Your objective: Copy each line from the data that has the word "McDonnell" in it.

Supplied records:
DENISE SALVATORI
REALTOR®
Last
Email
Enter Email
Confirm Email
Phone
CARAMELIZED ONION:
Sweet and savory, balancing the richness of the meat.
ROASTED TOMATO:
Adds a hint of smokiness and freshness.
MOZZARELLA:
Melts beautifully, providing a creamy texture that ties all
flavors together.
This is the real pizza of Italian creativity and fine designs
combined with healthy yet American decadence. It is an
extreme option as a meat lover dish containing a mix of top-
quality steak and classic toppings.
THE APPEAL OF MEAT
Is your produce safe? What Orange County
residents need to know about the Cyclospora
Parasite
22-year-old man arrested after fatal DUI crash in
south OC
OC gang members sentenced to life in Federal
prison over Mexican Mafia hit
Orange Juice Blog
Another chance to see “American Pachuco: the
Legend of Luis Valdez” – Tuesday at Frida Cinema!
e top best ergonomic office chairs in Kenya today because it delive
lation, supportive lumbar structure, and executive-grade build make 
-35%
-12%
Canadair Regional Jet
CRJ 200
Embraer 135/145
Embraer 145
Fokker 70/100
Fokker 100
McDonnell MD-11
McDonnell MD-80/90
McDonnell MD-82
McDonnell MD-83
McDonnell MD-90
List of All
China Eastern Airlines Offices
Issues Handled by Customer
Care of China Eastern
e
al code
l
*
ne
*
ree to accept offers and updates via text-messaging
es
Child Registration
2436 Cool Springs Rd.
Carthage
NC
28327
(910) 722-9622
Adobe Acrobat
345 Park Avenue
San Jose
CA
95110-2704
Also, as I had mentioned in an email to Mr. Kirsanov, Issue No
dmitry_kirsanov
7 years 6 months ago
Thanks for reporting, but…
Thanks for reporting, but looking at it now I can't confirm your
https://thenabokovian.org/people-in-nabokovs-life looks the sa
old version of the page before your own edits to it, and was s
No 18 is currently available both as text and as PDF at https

---

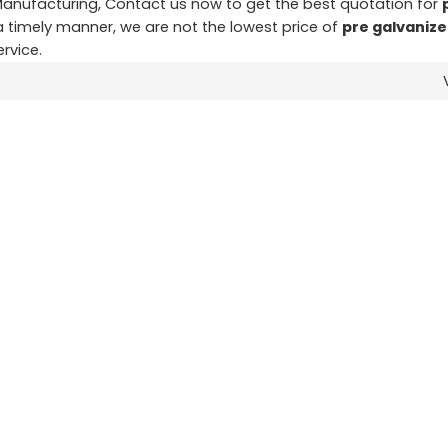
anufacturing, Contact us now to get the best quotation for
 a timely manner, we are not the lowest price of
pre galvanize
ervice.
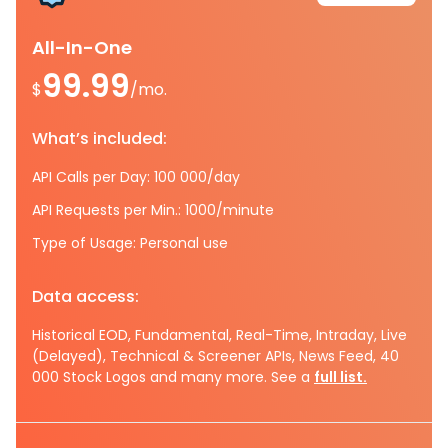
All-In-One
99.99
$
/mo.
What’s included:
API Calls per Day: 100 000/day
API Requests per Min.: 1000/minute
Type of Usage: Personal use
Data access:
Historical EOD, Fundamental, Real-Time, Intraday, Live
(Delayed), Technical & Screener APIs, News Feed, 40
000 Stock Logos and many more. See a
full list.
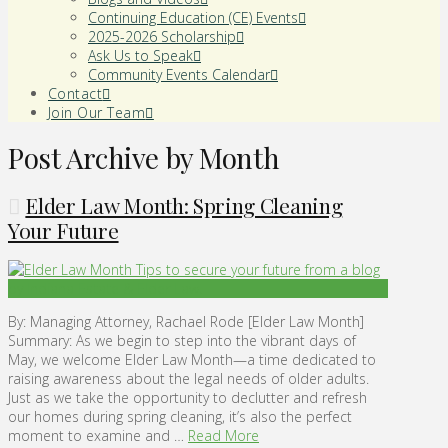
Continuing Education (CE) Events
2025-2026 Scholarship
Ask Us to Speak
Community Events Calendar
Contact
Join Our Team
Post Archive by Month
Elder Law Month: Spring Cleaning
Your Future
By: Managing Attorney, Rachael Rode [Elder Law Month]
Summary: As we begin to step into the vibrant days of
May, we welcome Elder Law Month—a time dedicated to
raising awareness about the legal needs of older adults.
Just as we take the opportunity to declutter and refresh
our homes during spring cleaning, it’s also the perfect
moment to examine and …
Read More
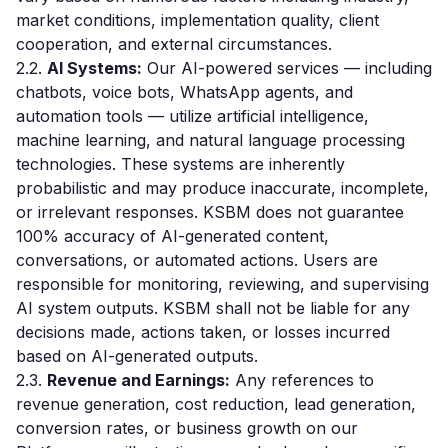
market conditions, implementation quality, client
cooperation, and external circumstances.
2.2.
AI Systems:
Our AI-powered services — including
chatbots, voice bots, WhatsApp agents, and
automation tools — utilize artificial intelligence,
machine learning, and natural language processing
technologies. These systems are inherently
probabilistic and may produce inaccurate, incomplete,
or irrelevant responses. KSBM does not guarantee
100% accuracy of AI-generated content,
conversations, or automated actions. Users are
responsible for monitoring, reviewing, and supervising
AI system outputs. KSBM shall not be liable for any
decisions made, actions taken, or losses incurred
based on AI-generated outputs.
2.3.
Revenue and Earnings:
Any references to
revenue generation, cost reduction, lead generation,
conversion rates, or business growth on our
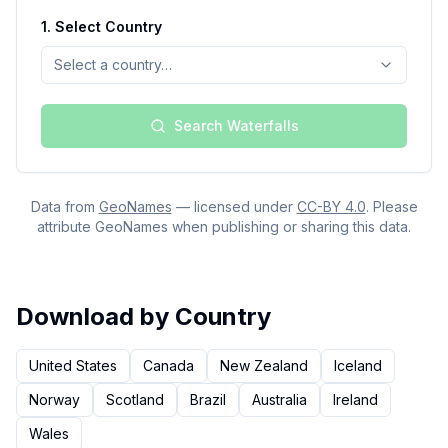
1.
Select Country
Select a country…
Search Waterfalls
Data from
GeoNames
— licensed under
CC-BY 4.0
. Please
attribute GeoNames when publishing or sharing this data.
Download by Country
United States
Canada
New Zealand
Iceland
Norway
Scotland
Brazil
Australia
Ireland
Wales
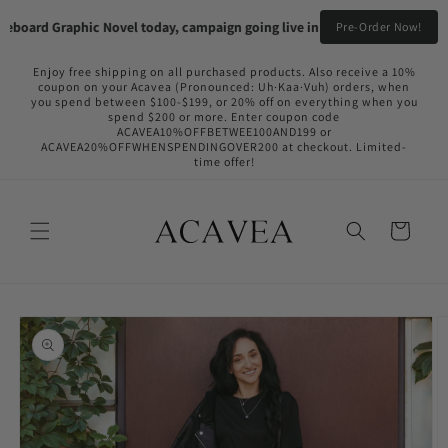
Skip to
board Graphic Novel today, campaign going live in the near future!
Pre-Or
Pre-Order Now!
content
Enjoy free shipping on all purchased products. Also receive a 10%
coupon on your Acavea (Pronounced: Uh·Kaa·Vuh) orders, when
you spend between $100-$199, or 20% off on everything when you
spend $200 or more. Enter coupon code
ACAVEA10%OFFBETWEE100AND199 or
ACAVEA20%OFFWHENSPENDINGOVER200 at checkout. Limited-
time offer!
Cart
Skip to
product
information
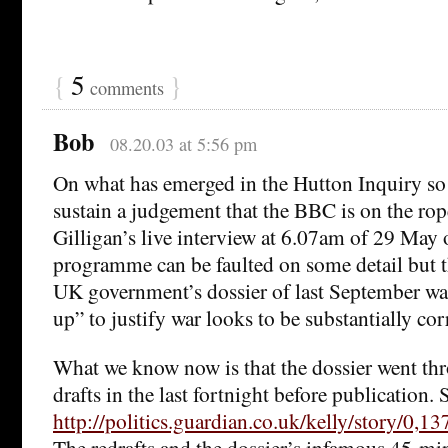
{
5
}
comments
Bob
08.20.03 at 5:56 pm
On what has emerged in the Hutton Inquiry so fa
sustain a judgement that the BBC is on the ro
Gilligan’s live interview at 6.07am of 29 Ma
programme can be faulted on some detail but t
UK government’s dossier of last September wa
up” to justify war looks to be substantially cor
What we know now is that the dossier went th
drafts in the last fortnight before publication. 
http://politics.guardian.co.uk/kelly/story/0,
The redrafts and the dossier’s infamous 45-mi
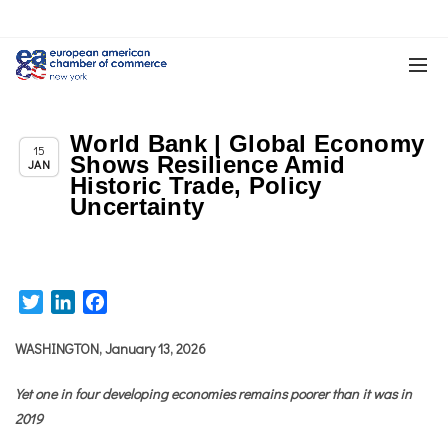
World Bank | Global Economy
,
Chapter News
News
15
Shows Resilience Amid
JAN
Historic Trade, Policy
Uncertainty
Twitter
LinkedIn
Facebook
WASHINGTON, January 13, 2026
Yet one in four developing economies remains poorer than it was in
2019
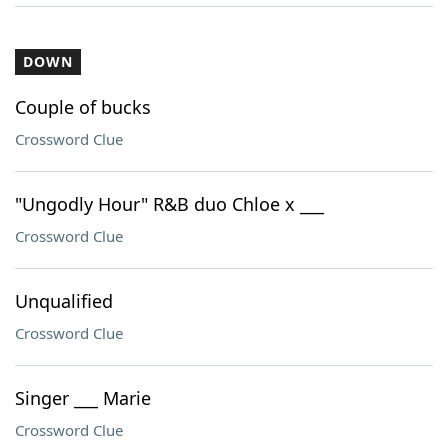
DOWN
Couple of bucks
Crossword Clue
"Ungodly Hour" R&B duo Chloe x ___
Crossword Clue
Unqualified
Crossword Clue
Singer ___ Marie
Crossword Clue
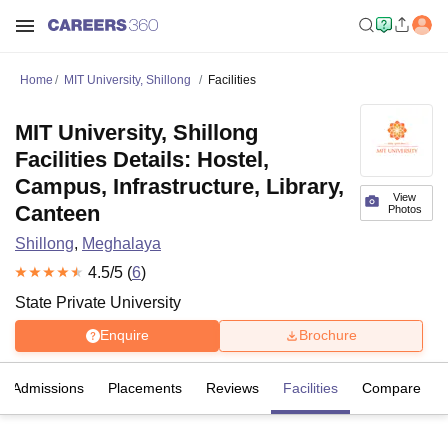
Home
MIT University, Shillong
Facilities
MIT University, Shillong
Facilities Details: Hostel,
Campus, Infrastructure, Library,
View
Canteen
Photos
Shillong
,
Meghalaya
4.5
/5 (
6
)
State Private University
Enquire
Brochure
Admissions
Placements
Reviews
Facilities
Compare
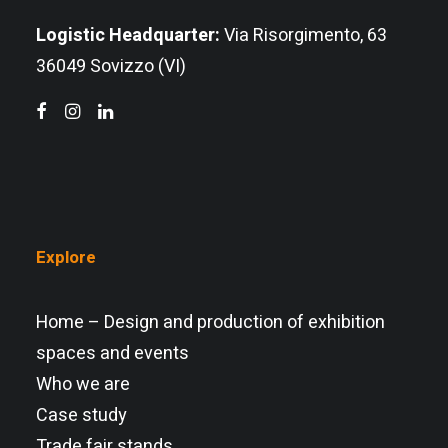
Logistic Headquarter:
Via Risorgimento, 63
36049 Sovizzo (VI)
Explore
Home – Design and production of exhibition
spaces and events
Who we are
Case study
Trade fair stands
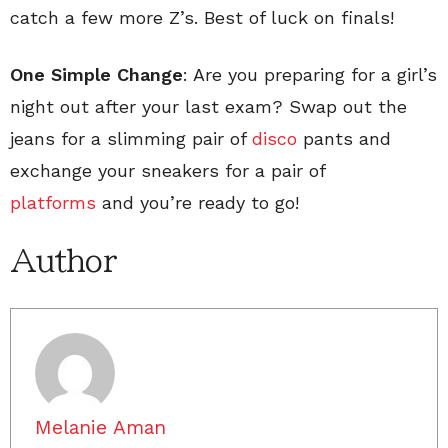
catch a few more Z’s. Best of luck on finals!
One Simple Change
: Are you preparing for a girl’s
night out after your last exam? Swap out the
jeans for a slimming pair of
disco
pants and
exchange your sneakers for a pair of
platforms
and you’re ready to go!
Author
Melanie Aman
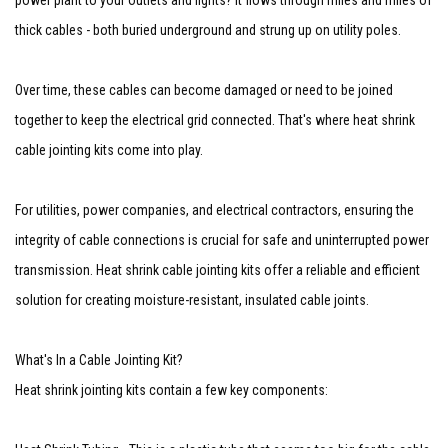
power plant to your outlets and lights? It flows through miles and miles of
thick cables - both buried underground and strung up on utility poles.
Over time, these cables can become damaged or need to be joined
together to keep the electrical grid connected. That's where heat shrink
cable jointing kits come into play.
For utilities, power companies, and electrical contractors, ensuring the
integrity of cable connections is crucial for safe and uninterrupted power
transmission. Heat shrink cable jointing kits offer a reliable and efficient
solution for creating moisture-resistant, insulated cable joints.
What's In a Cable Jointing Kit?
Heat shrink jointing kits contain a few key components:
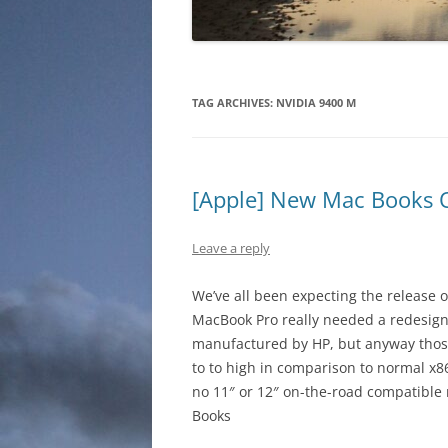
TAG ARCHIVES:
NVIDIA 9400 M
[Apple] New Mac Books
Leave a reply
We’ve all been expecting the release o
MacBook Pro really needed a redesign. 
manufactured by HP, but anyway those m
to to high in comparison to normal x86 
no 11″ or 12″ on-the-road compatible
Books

Exercise solution:
McDonnell MD-11
McDonnell MD-80/90
McDonnell MD-82
McDonnell MD-83
McDonnell MD-90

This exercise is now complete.